In some embodiments, the ratio of the polypeptide molecule, the medium-chain fatty acid or its salt, amino acid and N-(8-(2-hydroxybenzoyl) amino) caprylic acid (NAC) or its salt is (0.1-100):(20-1000):(1-200):(20-160).

In some embodiments, the site of action of the oral polypeptide composition is the gastrointestinal tract.

In some embodiments, the oral polypeptide composition can promote the stable absorption of polypeptide drug molecules in the gastrointestinal tract.

In some embodiments, the oral polypeptide composition has different microstructures.

In another aspect, the present disclosure provides an oral polypeptide formulation, which comprises the oral polypeptide composition described herein and pharmaceutically acceptable excipients.

In some embodiments, the oral polypeptide formulation is selected from tablets, capsules, capsule in capsules, micro-patch systems in capsules, lozenges, tablets, Ovules, solutions, emulsions, suspensions, syrups, ointments, powders and granules for reconstitution, dispersible powders and granules, pharmaceutically acceptable gums, chewable tablets, effervescent tablets and multi-granular dosage forms.

In some embodiments, the pharmaceutically acceptable excipients comprise at least one of fillers, glidants, granulation binders, lubricants and disintegrants.

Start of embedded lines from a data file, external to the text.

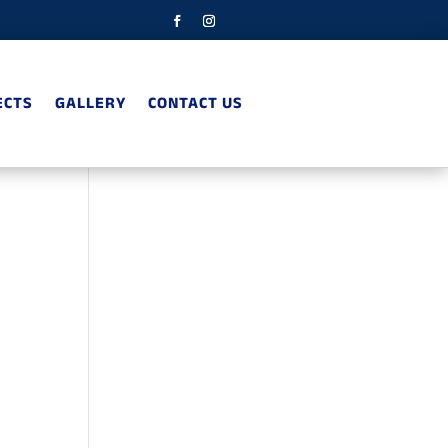
ECTS
GALLERY
CONTACT US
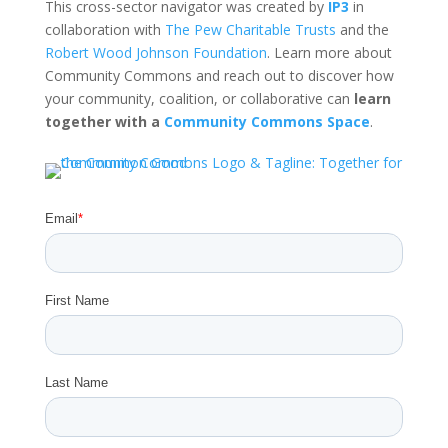
This cross-sector navigator was created by
IP3
in
collaboration with
The Pew Charitable Trusts
and the
Robert Wood Johnson Foundation
. Learn more about
Community Commons and reach out to discover how
your community, coalition, or collaborative can
learn
together with a
Community Commons Space
.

In another aspect, the present disclosure provides a method for preventing and/or treating diseases, comprising administering the oral polypeptide composition to a subject in need; wherein the diseases comprise endocrine diseases, neurodegenerative diseases, vascular diseases, kidney diseases, fatty liver diseases, and cancer, polycystic ovary syndrome, bone metabolism and osteoporosis, knee osteoarthritis, sleep apnea syndrome, osteoarthritis, acromegaly, carcinoid syndrome, islet cell tumors, intestinal fistulas, esophageal varicose bleeding, and metabolic muscle diseases.

In some embodiments, the endocrine diseases comprise glucose metabolism disorders, diabetes, and obesity.

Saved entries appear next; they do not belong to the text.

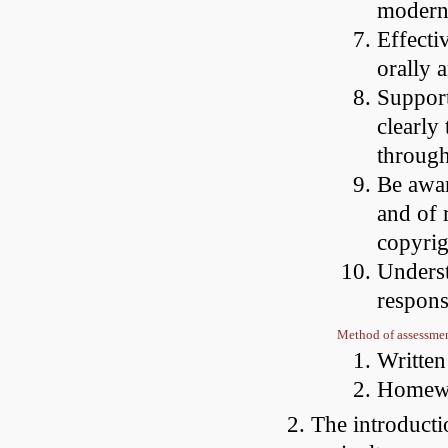
modern
Effecti
orally 
Support
clearly
through
Be awar
and of r
copyrig
Underst
respons
Method of assessme
Writte
Homewo
The introducti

In some embodiments, the neurodegenerative diseases comprise Alzheimer's disease and other forms of dementia, Parkinson's disease, multiple sclerosis, and Huntington's disease.

In some embodiments, the cardiovascular diseases comprise atherosclerosis, hyper-coagulable state and hypo-coagulable state, coronary artery disease, and cerebrovascular events.